Separately he poaches cod in olive oil, flakes it and tosses it in anchovy vinaigrette with capers and herbs. He makes a quenelle of finely diced beet and puts it in the bottom of a bowl. He adds the cod salad and pours the soup around that.

“There’s actually not much fat in there,” Psilakis says. “There’s no butter, no heavy cream.” The yogurt gives the dish “a velvety tongue” similar to what you would get by adding cream, he adds.

In Los Angeles, Jean François Meteigner, executive chef of La Cachette, uses yellow, pink and purple fingerling potatoes, which he steams or boils and then peels and rolls in olive oil, garlic, parsley, salt and red pepper.

He might also leave their skin on, brush them with grapeseed oil and finish them in the oven. He then seasons them with salt, pepper, garlic, chervil and a little olive oil.

He buys the heirloom fingerlings locally. “The little pink ones have the same color as red potatoes on the outside, but the inside is like a light purple-red. It’s very cute,” says Meteigner, noting that they look beautiful in bouillabaisse.

He will cook different varieties together, except for purple ones, which he says are starchier and take longer to cook. The purple ones also have thicker skin and tend to dry out. Sometimes he’ll make a gratin of those potatoes with olives and lamb stock.

“It’s fabulous, and the potatoes get very, very creamy,” he says.

Bernard Guillas, executive chef of The Marine Room in La Jolla, Calif., uses crimson fingerling potatoes as part of his salmon dish. He slices the pink-colored potatoes in half, steams them and then tosses them with herbs, fleur de sel, crushed Malabar pepper and a bit of grapeseed oil.

He quickly oven roasts them at 500 degrees Fahrenheit for about eight minutes “so they kind of crunch a little bit.” The potatoes go in the bottom of a bowl and are topped by salmon that has been crusted with minced, sautéed abalone mushroom, which Guillas describes as a cross between an oyster mushroom and a porcini. The crust goes on the flesh side of the fish, which is seared and then flipped on to the skin side to render out some of the oil and crisp up the skin.

On top of the salmon are slow-roasted tomatoes, a thin roll—“like a cigarette”—of Serrano ham, and micro pepper cress seasoned with salt, pepper and a little truffle. The sauce is a reduction of veal stock and Viognier flavored with a little truffle oil and chopped fresh truffle.

Guillas notes that his customers’ eating style has changed.

“I have changed, my customers have changed,” he says. “Everybody wants to have a good time, but they also are paying more attention to their eating habits.”

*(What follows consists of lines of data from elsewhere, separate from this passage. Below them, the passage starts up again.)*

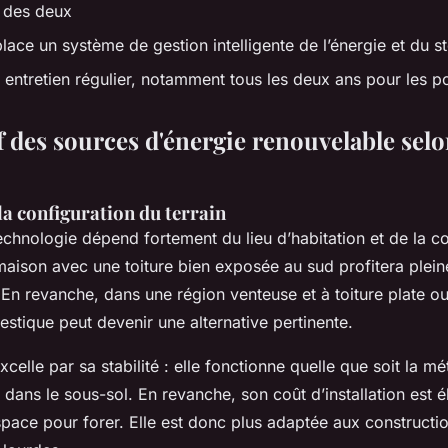
 des deux
lace un système de gestion intelligente de l’énergie et du 
n entretien régulier, notamment tous les deux ans pour les 
 des sources d'énergie renouvelable selo
la configuration du terrain
echnologie dépend fortement du lieu d’habitation et de la c
aison avec une toiture bien exposée au sud profitera plein
En revanche, dans une région venteuse et à toiture plate ou
estique peut devenir une alternative pertinente.
celle par sa stabilité : elle fonctionne quelle que soit la mé
 dans le sous-sol. En revanche, son coût d’installation est él
space pour forer. Elle est donc plus adaptée aux construct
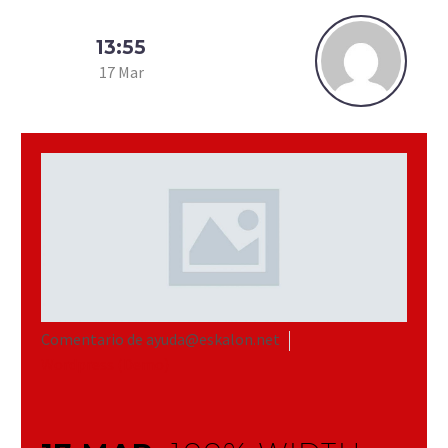
13:55
17 Mar
Comentario de ayuda@eskalon.net
Wordpress (Demo)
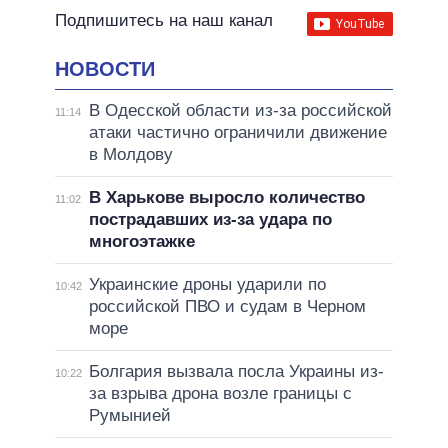
Подпишитесь на наш канал
НОВОСТИ
В Одесской области из-за российской
11:14
атаки частично ограничили движение
в Молдову
В Харькове выросло количество
11:02
пострадавших из-за удара по
многоэтажке
Украинские дроны ударили по
10:42
российской ПВО и судам в Черном
море
Болгария вызвала посла Украины из-
10:22
за взрыва дрона возле границы с
Румынией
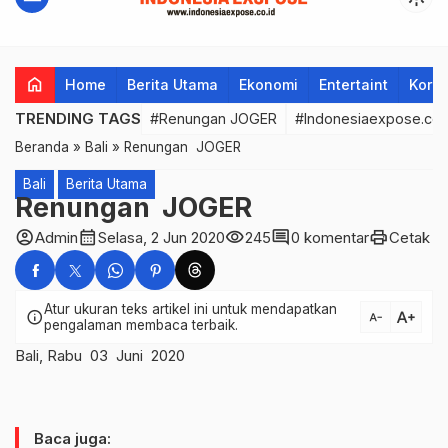
home
Home
Berita Utama
Ekonomi
Entertaint
Korup
TRENDING TAGS
#Renungan JOGER
#Indonesiaexpose.co.
Beranda
»
Bali
»
Renungan JOGER
Bali
Berita Utama
Renungan JOGER
account_circle
calendar_month
visibility
comment
print
Admin
Selasa, 2 Jun 2020
245
0 komentar
Cetak
Atur ukuran teks artikel ini untuk mendapatkan
text_increase
info
text_decrease
pengalaman membaca terbaik.
Bali, Rabu 03 Juni 2020
Baca juga:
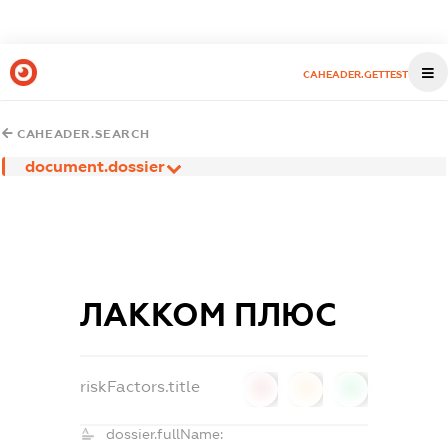
CAHEADER.GETTEST
CAHEADER.SEARCH
document.dossier
ЛАККОМ ПЛЮС
riskFactors.title
0
0
0
dossier.fullName:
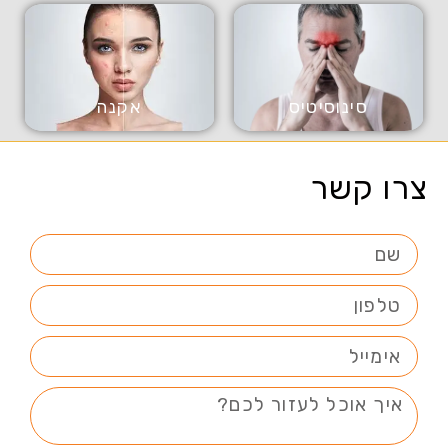
סינוסיטיס
אקנה
צרו קשר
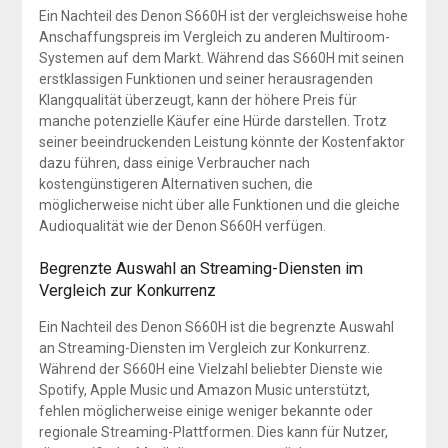
Ein Nachteil des Denon S660H ist der vergleichsweise hohe
Anschaffungspreis im Vergleich zu anderen Multiroom-
Systemen auf dem Markt. Während das S660H mit seinen
erstklassigen Funktionen und seiner herausragenden
Klangqualität überzeugt, kann der höhere Preis für
manche potenzielle Käufer eine Hürde darstellen. Trotz
seiner beeindruckenden Leistung könnte der Kostenfaktor
dazu führen, dass einige Verbraucher nach
kostengünstigeren Alternativen suchen, die
möglicherweise nicht über alle Funktionen und die gleiche
Audioqualität wie der Denon S660H verfügen.
Begrenzte Auswahl an Streaming-Diensten im
Vergleich zur Konkurrenz
Ein Nachteil des Denon S660H ist die begrenzte Auswahl
an Streaming-Diensten im Vergleich zur Konkurrenz.
Während der S660H eine Vielzahl beliebter Dienste wie
Spotify, Apple Music und Amazon Music unterstützt,
fehlen möglicherweise einige weniger bekannte oder
regionale Streaming-Plattformen. Dies kann für Nutzer,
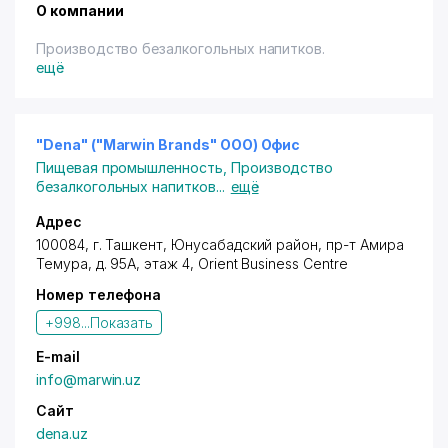
О компании
Производство безалкогольных напитков.
ещё
"Dena" ("Marwin Brands" ООО) Офис
Пищевая промышленность
,
Производство
безалкогольных напитков
...
ещё
Адрес
100084,
г. Ташкент
,
Юнусабадский район
,
пр-т Амира
Темура
, д. 95А, этаж 4, Orient Business Centre
Номер телефона
+998...
Показать
E-mail
info@marwin.uz
Сайт
dena.uz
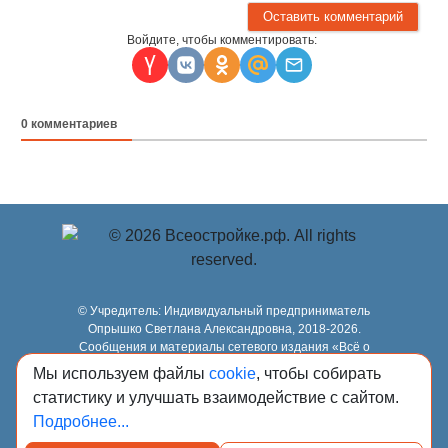
Войдите, чтобы комментировать:
0
комментариев
© Учредитель: Индивидуальный предприниматель
Опрышко Светлана Александровна, 2018-2026.
Сообщения и материалы сетевого издания «Всё о
стройке» (зарегистрировано Федеральной службой по
Мы используем файлы
cookie
, чтобы собирать
надзору в сфере связи, информационных технологий и
статистику и улучшать взаимодействие с сайтом.
массовых коммуникаций (Роскомнадзор) 13.03.2023 за
регистрационным номером Эл № ФС77-84949)
Подробнее...
сопровождаются пометкой «Всё о стройке».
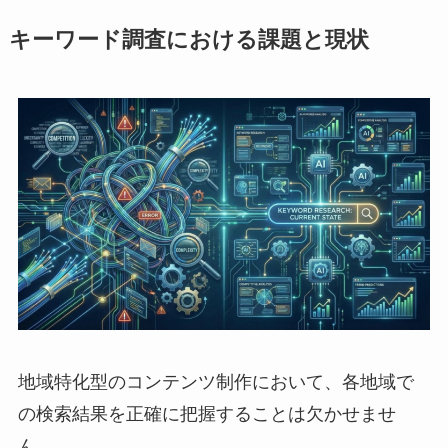
キーワード調査における課題と現状
地域特化型のコンテンツ制作において、各地域で
の検索結果を正確に把握することは欠かせませ
ん。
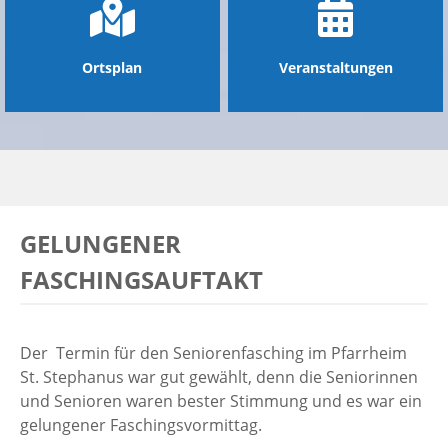
Ortsplan
Veranstaltungen
GELUNGENER
FASCHINGSAUFTAKT
Der Termin für den Seniorenfasching im Pfarrheim
St. Stephanus war gut gewählt, denn die Seniorinnen
und Senioren waren bester Stimmung und es war ein
gelungener Faschingsvormittag.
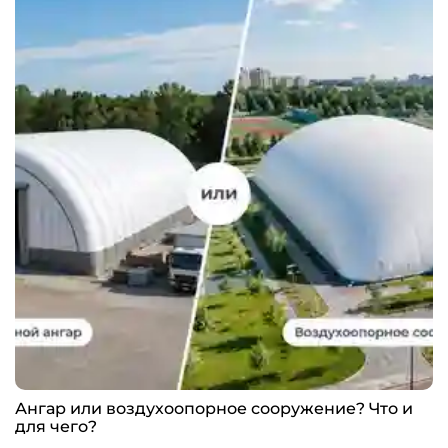
Ангар или воздухоопорное сооружение? Что и
для чего?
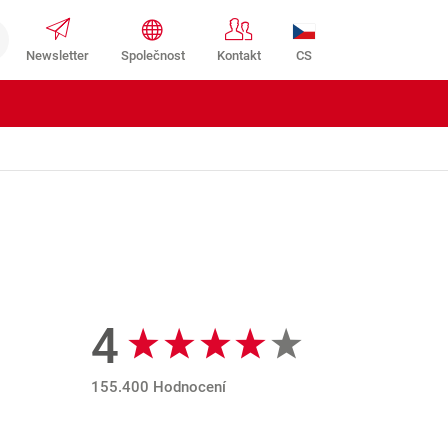
CS
Newsletter
Společnost
Kontakt
4
Recenze Google
155.400 Hodnocení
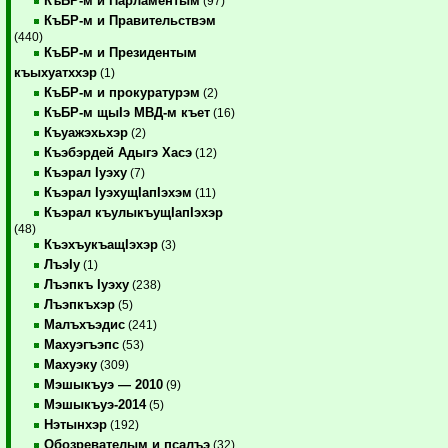
КъБР-м и Парламентым
(97)
КъБР-м и Правительствэм
(440)
КъБР-м и Президентым
къыхуатххэр
(1)
КъБР-м и прокуратурэм
(2)
КъБР-м щыIэ МВД-м къет
(16)
Къуажэхьхэр
(2)
Къэбэрдей Адыгэ Хасэ
(12)
Къэрал Iуэху
(7)
Къэрал IуэхущIапIэхэм
(11)
Къэрал къулыкъущIапIэхэр
(48)
КъэхъукъащIэхэр
(3)
ЛъэIу
(1)
Лъэпкъ Iуэху
(238)
Лъэпкъхэр
(5)
Малъхъэдис
(241)
Махуэгъэпс
(53)
Махуэку
(309)
Мэшыкъуэ — 2010
(9)
Мэшыкъуэ-2014
(5)
Нэтынхэр
(192)
Обозревателым и псалъэ
(32)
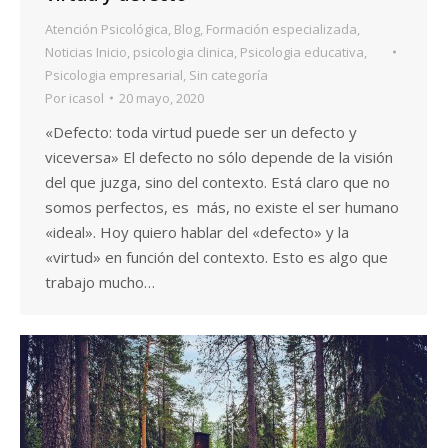
Atención Psicológica
,
Blog
,
Formación especializada
,
Noticias Inicio
,
psicologia clinica
,
Psicologia educativa
,
Psicologia empresarial
,
Sin categoría
Por
icasol
20 mayo, 2020
«Defecto: toda virtud puede ser un defecto y
viceversa» El defecto no sólo depende de la visión
del que juzga, sino del contexto. Está claro que no
somos perfectos, es más, no existe el ser humano
«ideal». Hoy quiero hablar del «defecto» y la
«virtud» en función del contexto. Esto es algo que
trabajo mucho…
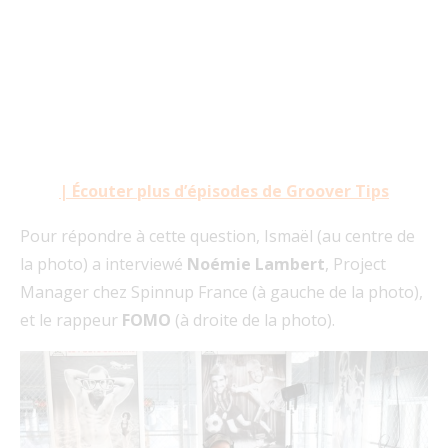
| Écouter plus d’épisodes de Groover Tips
Pour répondre à cette question, Ismaël (au centre de
la photo) a interviewé
Noémie Lambert
, Project
Manager chez Spinnup France (à gauche de la photo),
et le rappeur
FOMO
(à droite de la photo).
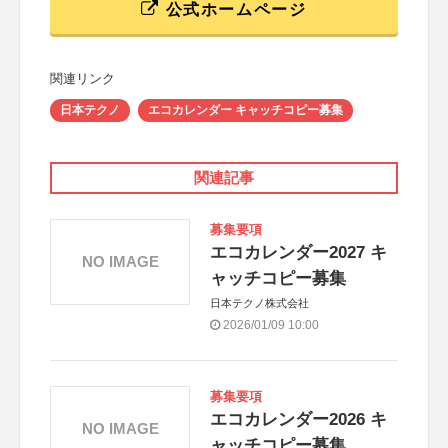
公式ホームページ
関連リンク
日本テクノ
エコカレンダー キャッチコピー募集
関連記事
募集要項
エコカレンダー2027 キ
NO IMAGE
ャッチコピー募集
日本テクノ株式会社
2026/01/09 10:00
募集要項
エコカレンダー2026 キ
NO IMAGE
ャッチコピー募集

He says that doesn’t have to be bad for your bottom line. After seeing that diners were not finishing the 7 1/2 ounces of protein he would put on a plate, he cut it down to 6 ounces. His grain timbales that once were 3 ounces are now 2 ounces.

Guillas says a meal in a restaurant “should be a journey.” People should share some appetizers, have a main course, a little cheese and then some dessert. “It should all be in perfect balance when it comes to portion size,” he says.

He says that philosophy is one reason dessert sales have gone up in his restaurant, including his two $12 “dessert trilogies.”